PUPILS at a school in Chard will examine how temperature and pressure affected some capsules they sent up into the Earth’s atmosphere as part of a Mars-analogue science experiment.

Chard Independent School joined the MARSBalloon project that carries capsules on its high-altitude balloons 30km where they will be 99 per cent up into the Earth’s atmosphere, with conditions of gas pressure, temperature, and radiation that are very similar to the surface of Mars.

Mrs Katrina Halford, head of Science, said: “I applied to take part and Chard School were one of the schools selected - only 150 experiments are sent up and we were allocated three spaces.
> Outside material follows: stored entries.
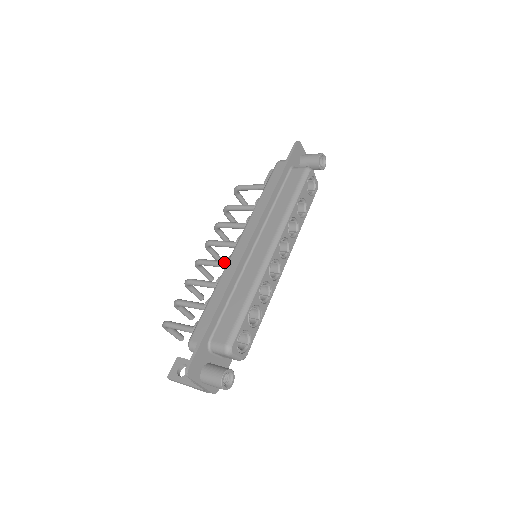
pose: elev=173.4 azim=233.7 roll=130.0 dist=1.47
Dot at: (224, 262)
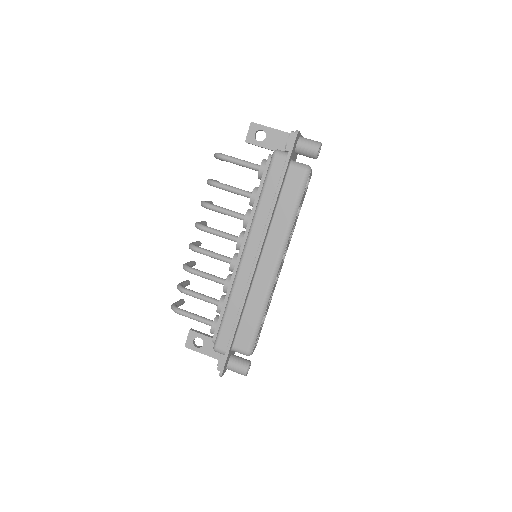
Dot at: (225, 259)
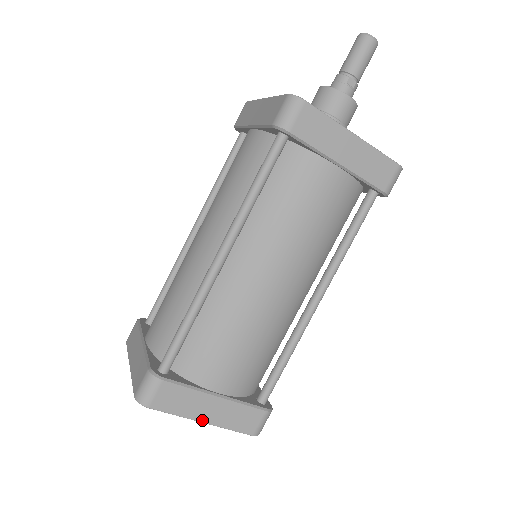
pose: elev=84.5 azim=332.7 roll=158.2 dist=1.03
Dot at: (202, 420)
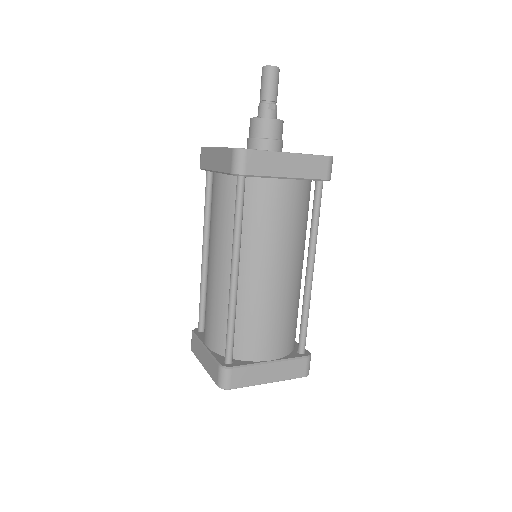
Dot at: (267, 382)
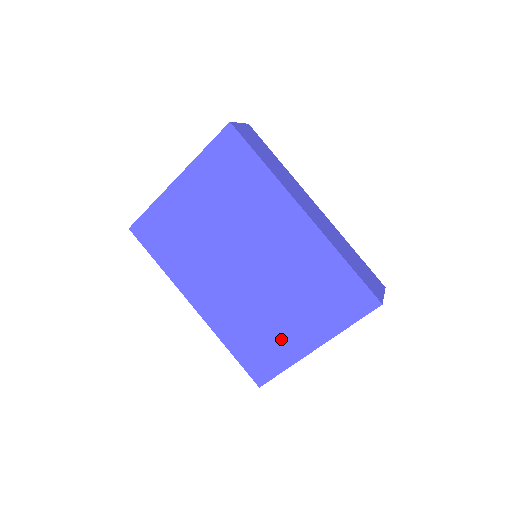
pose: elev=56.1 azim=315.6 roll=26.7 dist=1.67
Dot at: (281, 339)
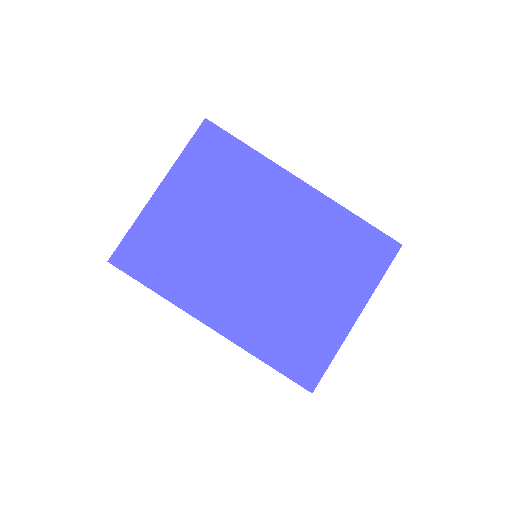
Dot at: (319, 323)
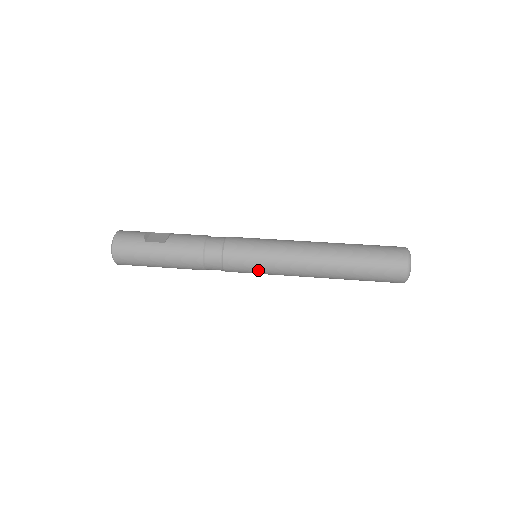
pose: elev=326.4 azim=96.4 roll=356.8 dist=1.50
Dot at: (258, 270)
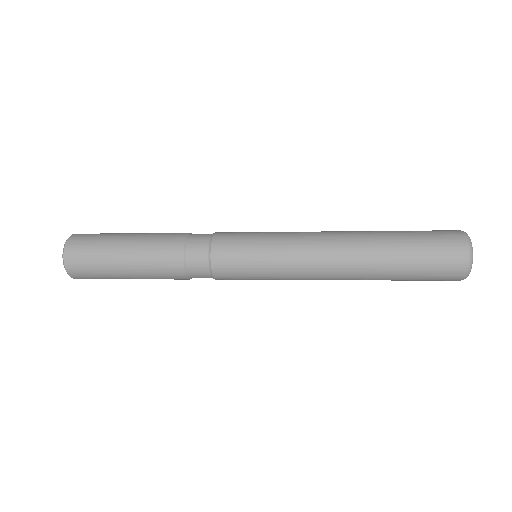
Dot at: (259, 240)
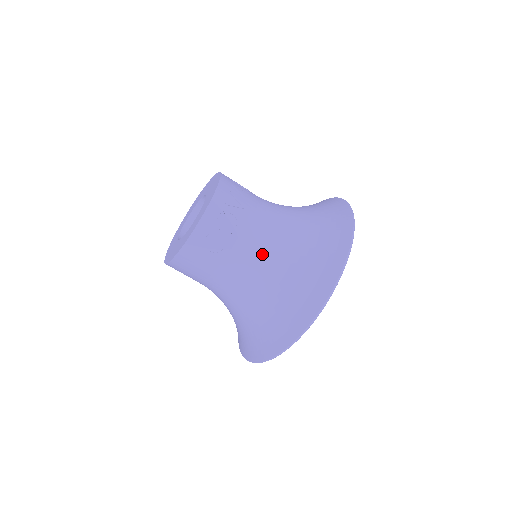
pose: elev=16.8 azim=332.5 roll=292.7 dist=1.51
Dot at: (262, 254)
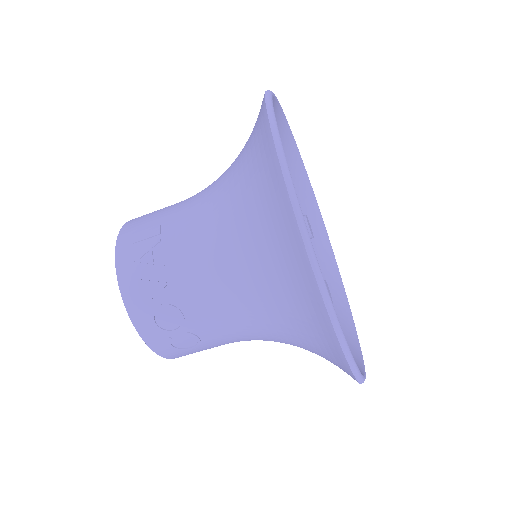
Dot at: (235, 316)
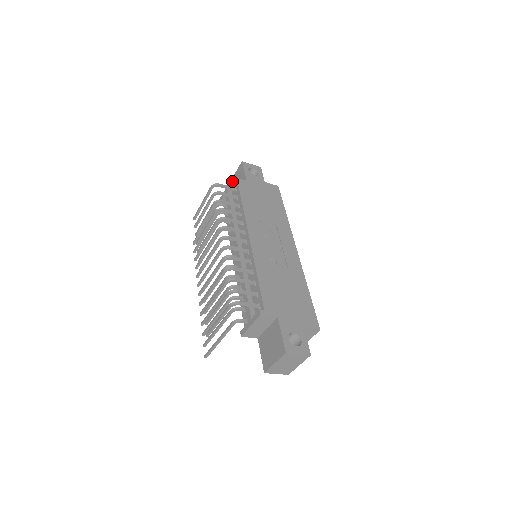
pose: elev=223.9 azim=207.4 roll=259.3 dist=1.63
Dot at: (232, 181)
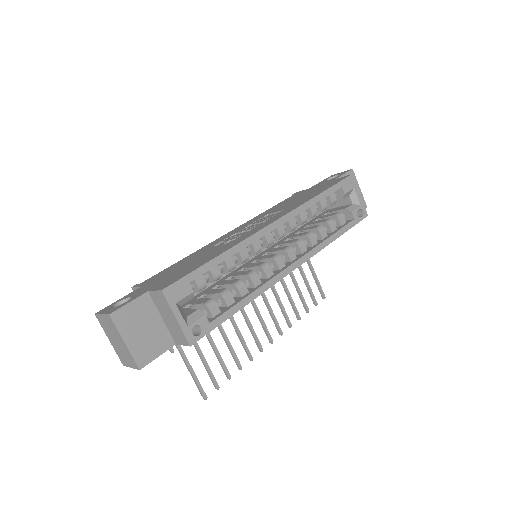
Dot at: occluded
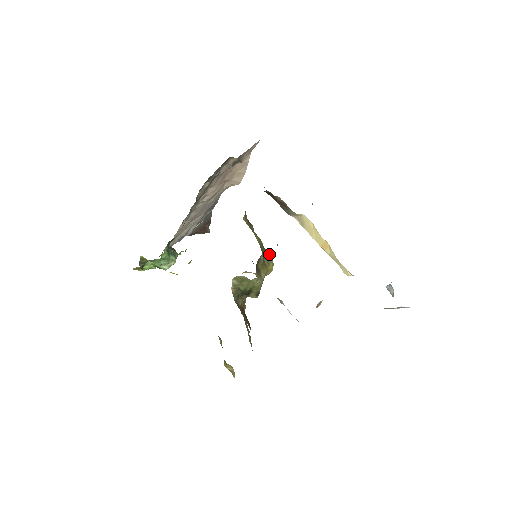
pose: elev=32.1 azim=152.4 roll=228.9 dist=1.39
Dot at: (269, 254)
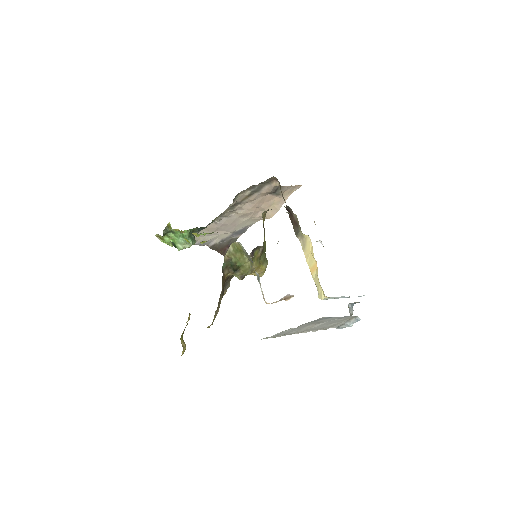
Dot at: occluded
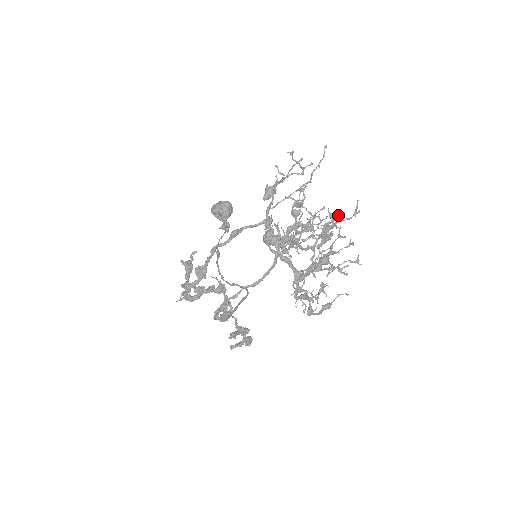
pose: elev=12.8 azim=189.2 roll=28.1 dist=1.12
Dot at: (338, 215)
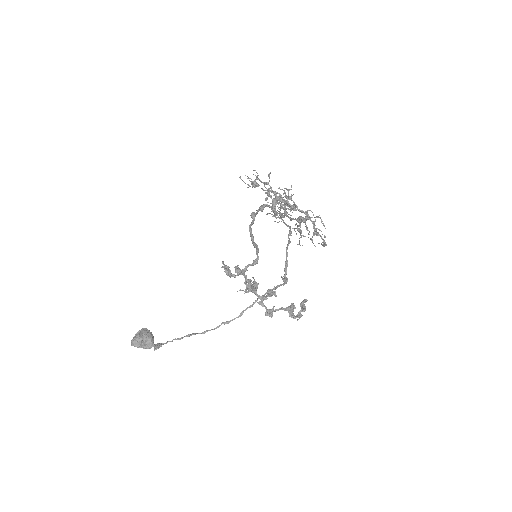
Dot at: (280, 208)
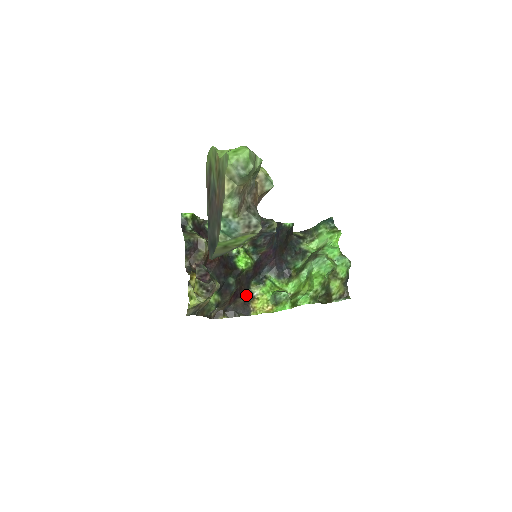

“The Cerdics science club chose their investigations. The brief was to design something that could fit in the capsule and could help scientists to understand how pressure and temperature can affect reactions.

“In the future, it is hoped that there will be research bases on Mars so this project could inform future space missions.

“Julia investigated reaction times for producing carbon dioxide by mixing vinegar and bicarbonate of soda.

Chard & Ilminster News: A photo of the capsules used in the experimentA photo of the capsules used in the experiment (Image: Contributed)

“She will test the materials when they return to see if the reaction time has changed.

“This will inform her if the materials remain unchanged, if they were packaged well, and if there are any changes in the reaction time or if the reaction still happens in the same way.

“Wilf wanted to see if elasticity was affected. He carried out a test to see how much a balloon stretched with a kg weight. When the balloon returns, he will repeat the test.

“Tomas keeps quails. He wanted to see if a quail egg would remain intact during the mission.

“Each group knew they had to have a control capsule that remained in school so that a comparison could be made when the capsules were returned to us.

“The balloon was launched on Wednesday, June 27, and it went to an altitude of 30 km (Everest is 8.9 km high, and passenger planes go to about 18 km).

“The capsules would have reached speeds of about 180mph, temperatures as low as -50C.

“We are very excited to get the capsules back and find out what has happened to them.”